Much of our daily life – as colleagues in UVM’s program in Critical Race and Ethnic Studies, mentors to students of color and their white allies, parents actively involved in our children’s elementary school, members of our Lutheran church’s social justice committee and of an informal social group of multi-racial families – involves engaging with people who are the face of a new and changing Vermont. One of the reasons “stay” continues to win out is the bracing example of the newest Americans in our community, especially the younger generation, our daughter’s age and older, who are proud to be Vermonters and insist that Vermonters recognize them as their own.

Keeping America Great

We’ve found special inspiration in “Muslim Girls Making Change,” a group of local high school students who perform social justice-themed spoken word slam poetry in venues across the state and have won both national and international acclaim. These are vibrant, academically serious young women, and I wouldn’t be surprised to find out a decade from now that one of them had graduated from medical school and joined the thousands of Muslim doctors (and the more than 10,000 licensed physicians in the U.S. who graduated from medical school in the seven countries named in the president’s travel ban) who work in underserved areas of our country. They are also American teenage girls, and when they visited our home last fall they spent the evening gabbing with Giulia and Isabella about the excellence of Snapchat and Taylor Swift and the deficiencies of the local malls.
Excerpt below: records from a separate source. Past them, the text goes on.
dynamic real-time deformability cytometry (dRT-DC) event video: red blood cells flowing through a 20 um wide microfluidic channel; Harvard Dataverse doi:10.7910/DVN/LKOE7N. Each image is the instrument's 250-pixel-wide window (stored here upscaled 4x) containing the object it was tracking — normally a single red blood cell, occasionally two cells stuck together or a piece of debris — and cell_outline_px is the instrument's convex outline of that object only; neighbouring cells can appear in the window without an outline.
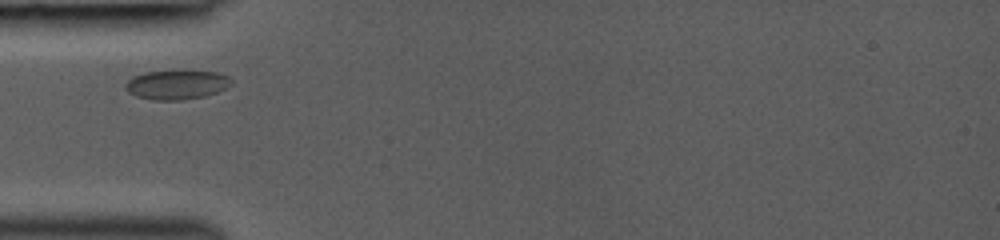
{"species": "common noctule bat (a hibernating species)", "species_latin": "Nyctalus noctula", "temperature_condition": "room temperature", "stored_images_in_passage": 21, "camera_frame_rate_fps": 3000, "um_per_image_px": 0.085, "animal": {"sex": "female", "body_mass_g": 19.0, "forearm_length_mm": 53.3}, "frame": {"image": 1, "passage_image": 3, "time_ms": 1.0, "image_size_px": [1000, 240], "cell_outline_px": [[232, 84], [216, 92], [204, 96], [180, 100], [152, 100], [136, 96], [128, 92], [124, 88], [124, 84], [132, 76], [144, 72], [220, 72], [228, 76], [232, 80]], "centroid_in_image_um": [14.98, 7.21], "position_along_channel_um": 70.0, "area_um2": 17.8}}
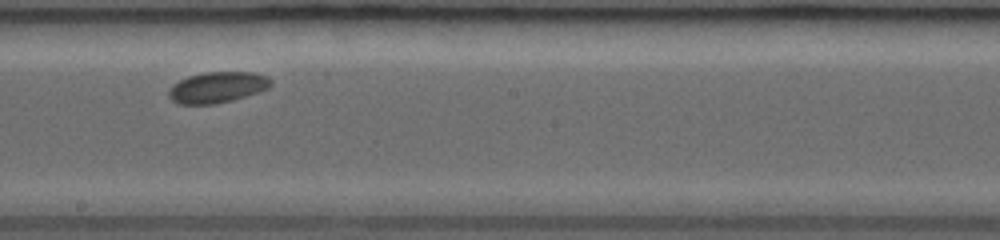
{"frame": {"image": 2, "passage_image": 11, "time_ms": 5.0, "image_size_px": [1000, 240], "cell_outline_px": [[272, 84], [268, 88], [260, 92], [232, 100], [212, 104], [176, 104], [168, 96], [168, 88], [172, 84], [188, 76], [204, 72], [252, 72], [268, 76], [272, 80]], "centroid_in_image_um": [18.46, 7.42], "position_along_channel_um": 229.7, "area_um2": 18.61}}
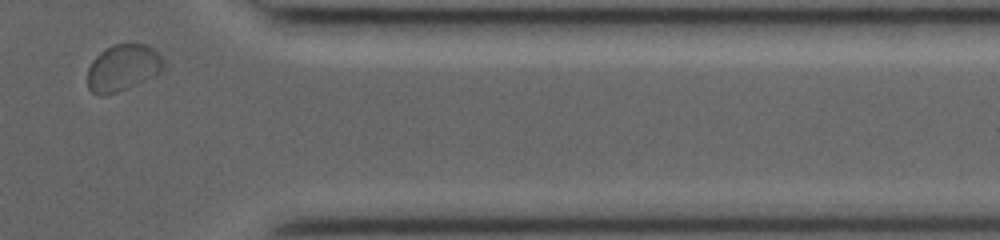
{"frame": {"image": 3, "passage_image": 20, "time_ms": 9.333, "image_size_px": [1000, 240], "cell_outline_px": [[164, 68], [160, 72], [128, 88], [104, 96], [96, 96], [88, 88], [88, 68], [92, 60], [100, 52], [116, 44], [144, 44], [152, 48], [164, 60]], "centroid_in_image_um": [10.41, 5.78], "position_along_channel_um": 401.0, "area_um2": 20.46}}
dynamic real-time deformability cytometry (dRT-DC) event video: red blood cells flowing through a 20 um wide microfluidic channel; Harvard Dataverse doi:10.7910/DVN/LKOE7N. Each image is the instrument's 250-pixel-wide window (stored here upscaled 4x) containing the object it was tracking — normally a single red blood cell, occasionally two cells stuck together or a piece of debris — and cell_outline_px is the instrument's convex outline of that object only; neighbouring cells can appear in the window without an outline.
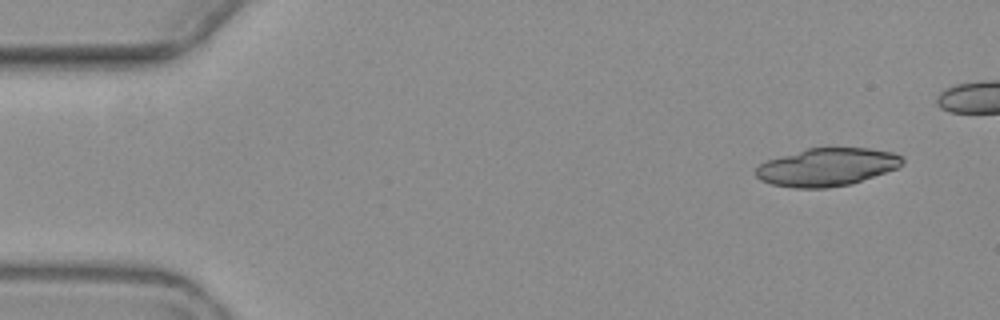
{"species": "common noctule bat (a hibernating species)", "species_latin": "Nyctalus noctula", "temperature_condition": "warm", "stored_images_in_passage": 6, "camera_frame_rate_fps": 3000, "um_per_image_px": 0.085, "animal": {"sex": "female", "body_mass_g": 19.3, "forearm_length_mm": 54.1}, "frame": {"image": 1, "passage_image": 1, "time_ms": 0.0, "image_size_px": [1000, 320], "cell_outline_px": [[904, 164], [900, 168], [848, 184], [828, 188], [796, 188], [772, 184], [760, 180], [756, 176], [756, 168], [760, 164], [768, 160], [808, 148], [868, 148], [892, 152], [900, 156], [904, 160]], "centroid_in_image_um": [70.31, 14.2], "position_along_channel_um": 14.7, "area_um2": 32.14}}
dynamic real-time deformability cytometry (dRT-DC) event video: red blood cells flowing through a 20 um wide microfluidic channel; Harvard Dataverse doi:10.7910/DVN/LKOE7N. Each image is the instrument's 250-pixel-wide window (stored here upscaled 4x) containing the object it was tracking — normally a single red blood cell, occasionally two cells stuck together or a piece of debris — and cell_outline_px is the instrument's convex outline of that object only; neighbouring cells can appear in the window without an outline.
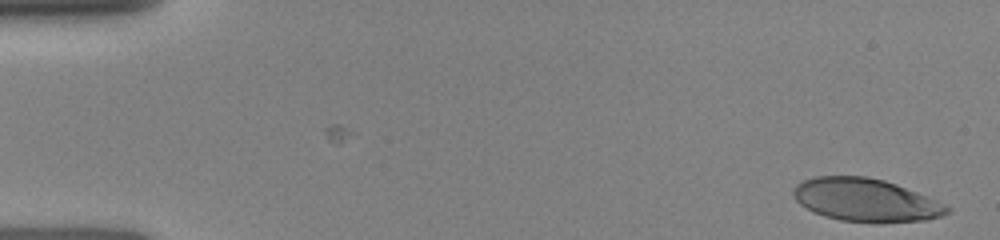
{"species": "human", "species_latin": "Homo sapiens", "temperature_condition": "room temperature", "stored_images_in_passage": 9, "camera_frame_rate_fps": 3000, "um_per_image_px": 0.085, "donor": {"sex": "female"}, "frame": {"image": 1, "passage_image": 1, "time_ms": 0.0, "image_size_px": [1000, 240], "cell_outline_px": [[952, 208], [948, 212], [940, 216], [924, 220], [840, 220], [824, 216], [812, 212], [800, 204], [792, 196], [792, 192], [796, 184], [804, 180], [816, 176], [868, 176], [884, 180], [896, 184], [936, 200]], "centroid_in_image_um": [73.51, 16.96], "position_along_channel_um": 11.5, "area_um2": 37.57}}
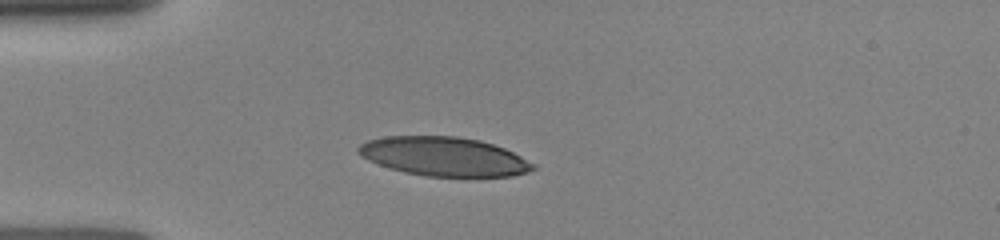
{"frame": {"image": 2, "passage_image": 7, "time_ms": 3.667, "image_size_px": [1000, 240], "cell_outline_px": [[536, 168], [528, 172], [512, 176], [424, 176], [404, 172], [368, 160], [360, 156], [356, 152], [356, 148], [360, 144], [368, 140], [384, 136], [456, 136], [480, 140], [504, 148], [536, 164]], "centroid_in_image_um": [37.72, 13.3], "position_along_channel_um": 47.3, "area_um2": 39.65}}
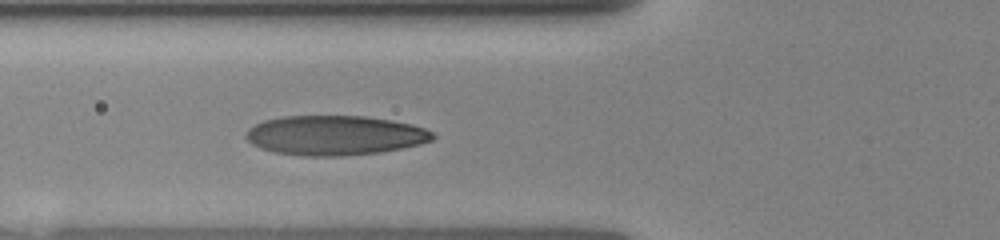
{"frame": {"image": 3, "passage_image": 9, "time_ms": 5.333, "image_size_px": [1000, 240], "cell_outline_px": [[436, 136], [432, 140], [420, 144], [380, 152], [340, 156], [304, 156], [276, 152], [260, 148], [252, 144], [244, 136], [248, 128], [264, 120], [284, 116], [364, 116], [392, 120], [412, 124], [424, 128], [432, 132]], "centroid_in_image_um": [28.45, 11.5], "position_along_channel_um": 97.3, "area_um2": 43.12}}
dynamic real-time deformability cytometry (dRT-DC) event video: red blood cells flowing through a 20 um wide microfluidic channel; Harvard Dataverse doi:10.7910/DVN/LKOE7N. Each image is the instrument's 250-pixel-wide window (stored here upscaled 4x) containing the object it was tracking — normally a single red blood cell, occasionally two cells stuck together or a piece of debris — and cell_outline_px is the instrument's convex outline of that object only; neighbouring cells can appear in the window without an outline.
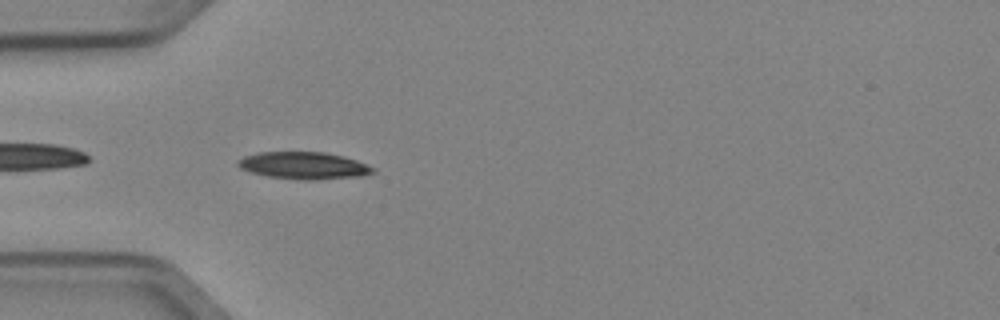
{"species": "Egyptian fruit bat (a non-hibernating species)", "species_latin": "Rousettus aegyptiacus", "temperature_condition": "cold", "stored_images_in_passage": 5, "camera_frame_rate_fps": 3000, "um_per_image_px": 0.085, "animal": {"sex": "female"}, "frame": {"image": 1, "passage_image": 5, "time_ms": 1.333, "image_size_px": [1000, 320], "cell_outline_px": [[376, 172], [360, 176], [316, 180], [304, 180], [268, 176], [252, 172], [240, 168], [236, 164], [244, 156], [260, 152], [324, 152], [344, 156], [356, 160], [376, 168]], "centroid_in_image_um": [25.86, 14.07], "position_along_channel_um": 59.1, "area_um2": 21.27}}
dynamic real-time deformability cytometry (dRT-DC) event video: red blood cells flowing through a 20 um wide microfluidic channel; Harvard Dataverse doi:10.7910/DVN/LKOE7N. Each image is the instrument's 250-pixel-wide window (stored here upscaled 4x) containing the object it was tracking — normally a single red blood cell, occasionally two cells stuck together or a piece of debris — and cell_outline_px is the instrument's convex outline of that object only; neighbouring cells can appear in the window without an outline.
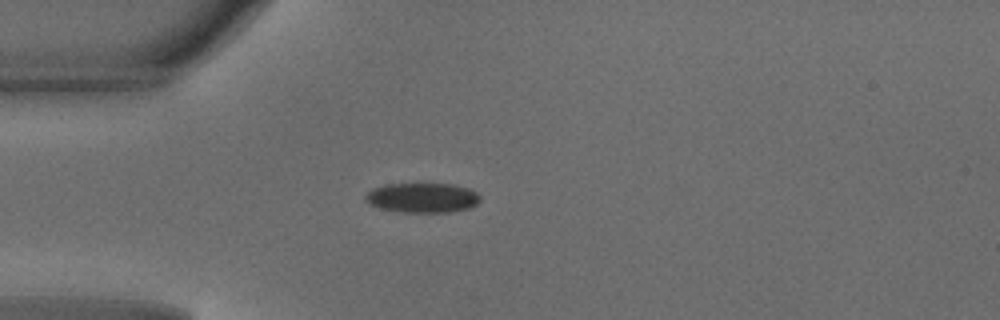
{"species": "common noctule bat (a hibernating species)", "species_latin": "Nyctalus noctula", "temperature_condition": "warm", "stored_images_in_passage": 32, "camera_frame_rate_fps": 3000, "um_per_image_px": 0.085, "animal": {"sex": "male", "body_mass_g": 18.8}, "frame": {"image": 1, "passage_image": 1, "time_ms": 0.0, "image_size_px": [1000, 320], "cell_outline_px": [[480, 200], [476, 204], [468, 208], [448, 212], [400, 212], [380, 208], [368, 204], [364, 200], [364, 196], [372, 188], [384, 184], [416, 180], [452, 184], [468, 188], [476, 192], [480, 196]], "centroid_in_image_um": [35.84, 16.74], "position_along_channel_um": 49.2, "area_um2": 20.92}}
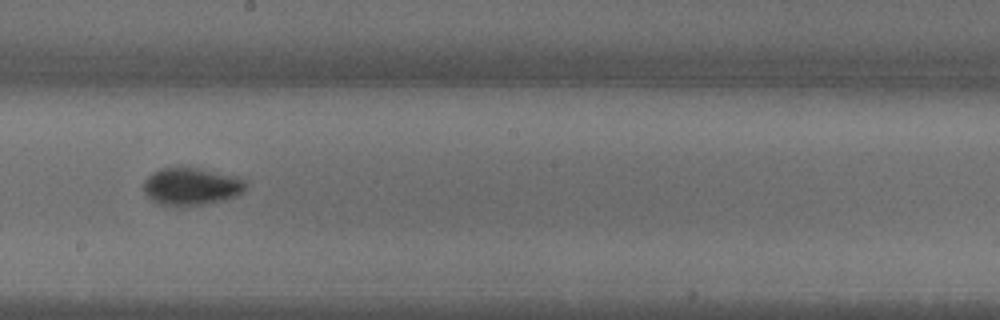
{"frame": {"image": 2, "passage_image": 15, "time_ms": 4.667, "image_size_px": [1000, 320], "cell_outline_px": [[244, 192], [236, 196], [224, 200], [204, 204], [156, 204], [144, 192], [144, 180], [152, 172], [160, 168], [176, 164], [196, 168], [232, 176], [244, 180]], "centroid_in_image_um": [16.2, 15.8], "position_along_channel_um": 232.0, "area_um2": 22.14}}
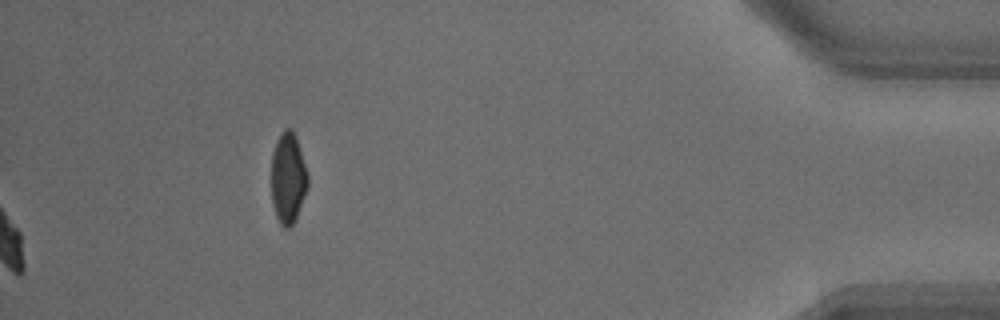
{"frame": {"image": 3, "passage_image": 32, "time_ms": 10.333, "image_size_px": [1000, 320], "cell_outline_px": [[308, 184], [296, 220], [288, 228], [284, 228], [280, 224], [276, 216], [272, 204], [272, 152], [276, 140], [284, 128], [292, 128], [296, 136], [308, 172]], "centroid_in_image_um": [24.49, 15.12], "position_along_channel_um": 410.7, "area_um2": 19.48}, "authors_computed_cell_mechanics": {"area_um2": 20.8658, "velocity_mm_per_s": 4.1583, "shape_relaxation_time_tau1_ms": 2.3975, "shape_relaxation_time_tau2_ms": null, "deformation_change_tau1": 0.1258, "deformation_change_tau2": null}}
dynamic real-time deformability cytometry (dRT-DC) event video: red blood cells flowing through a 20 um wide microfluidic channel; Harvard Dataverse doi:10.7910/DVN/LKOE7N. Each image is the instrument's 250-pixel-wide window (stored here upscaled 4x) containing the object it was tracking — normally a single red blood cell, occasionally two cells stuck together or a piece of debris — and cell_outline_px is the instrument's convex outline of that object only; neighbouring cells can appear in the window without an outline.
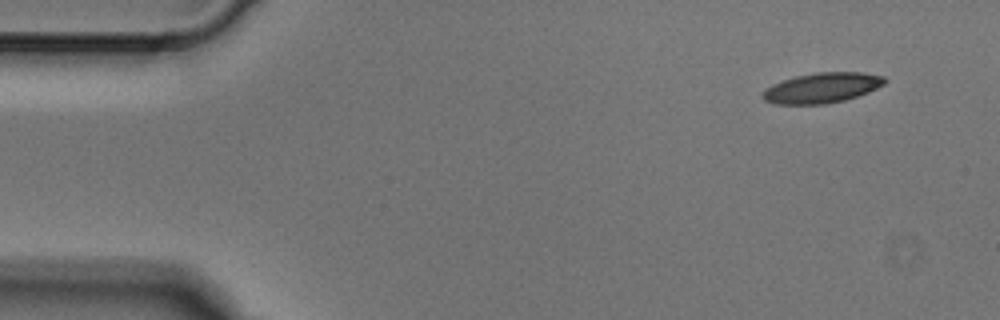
{"species": "Egyptian fruit bat (a non-hibernating species)", "species_latin": "Rousettus aegyptiacus", "temperature_condition": "cold", "stored_images_in_passage": 3, "segment_of_instrument_passage": [1, 2], "camera_frame_rate_fps": 3000, "um_per_image_px": 0.085, "animal": {"sex": "male"}, "frame": {"image": 1, "passage_image": 1, "time_ms": 0.0, "image_size_px": [1000, 320], "cell_outline_px": [[888, 80], [884, 84], [868, 92], [844, 100], [824, 104], [776, 104], [764, 100], [760, 96], [764, 88], [772, 84], [796, 76], [816, 72], [860, 72], [884, 76]], "centroid_in_image_um": [69.84, 7.46], "position_along_channel_um": 15.2, "area_um2": 21.5}}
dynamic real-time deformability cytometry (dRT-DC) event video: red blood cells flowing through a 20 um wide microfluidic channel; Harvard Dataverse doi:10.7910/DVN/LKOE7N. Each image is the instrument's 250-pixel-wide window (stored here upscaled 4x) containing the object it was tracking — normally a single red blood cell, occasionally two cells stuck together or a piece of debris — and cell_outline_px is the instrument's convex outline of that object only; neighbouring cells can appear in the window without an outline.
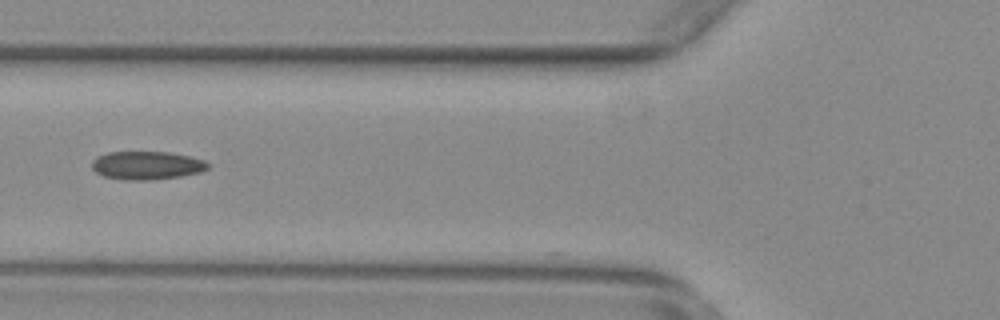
{"species": "common noctule bat (a hibernating species)", "species_latin": "Nyctalus noctula", "temperature_condition": "warm", "stored_images_in_passage": 36, "camera_frame_rate_fps": 3000, "um_per_image_px": 0.085, "animal": {"sex": "female", "body_mass_g": 29.2, "forearm_length_mm": 56.3}, "frame": {"image": 1, "passage_image": 3, "time_ms": 0.667, "image_size_px": [1000, 320], "cell_outline_px": [[212, 164], [208, 168], [200, 172], [180, 176], [152, 180], [124, 180], [104, 176], [96, 172], [92, 168], [92, 160], [96, 156], [108, 152], [168, 152], [188, 156], [204, 160]], "centroid_in_image_um": [12.47, 14.06], "position_along_channel_um": 113.3, "area_um2": 19.19}}
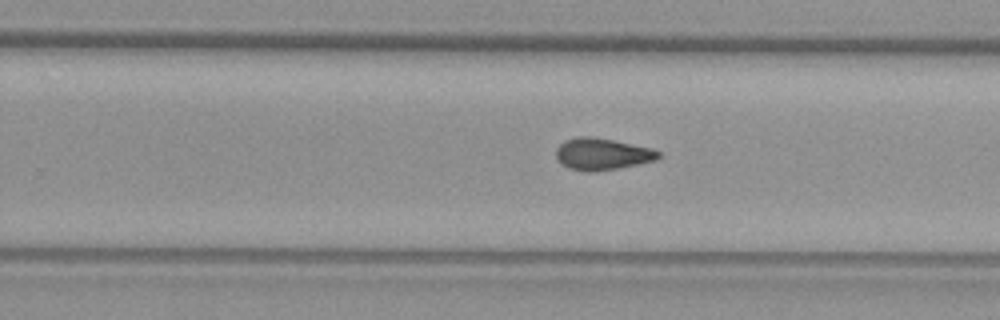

As the Trump administration now moves quickly—if with stunning incompetence—to enact its Islamophobic agenda, I still don’t know how to answer the question my daughters posed on that dreaded morning last November. But I do know this: in defiance of Trump and everything he and his supporters believe and stand for, here in Vermont it is our Muslim neighbors who are keeping America great and making us feel right at home.

* John Gennari is an American Studies-trained U.S. cultural historian at the University of Vermont. He specializes in different aspects of race and ethnic studies and Italian American cultural studies. Dr. Gennari has written several books and essays, including his forthcoming Flavor and Soul: Italian America at its African American Edge (University of Chicago Press, April 2017).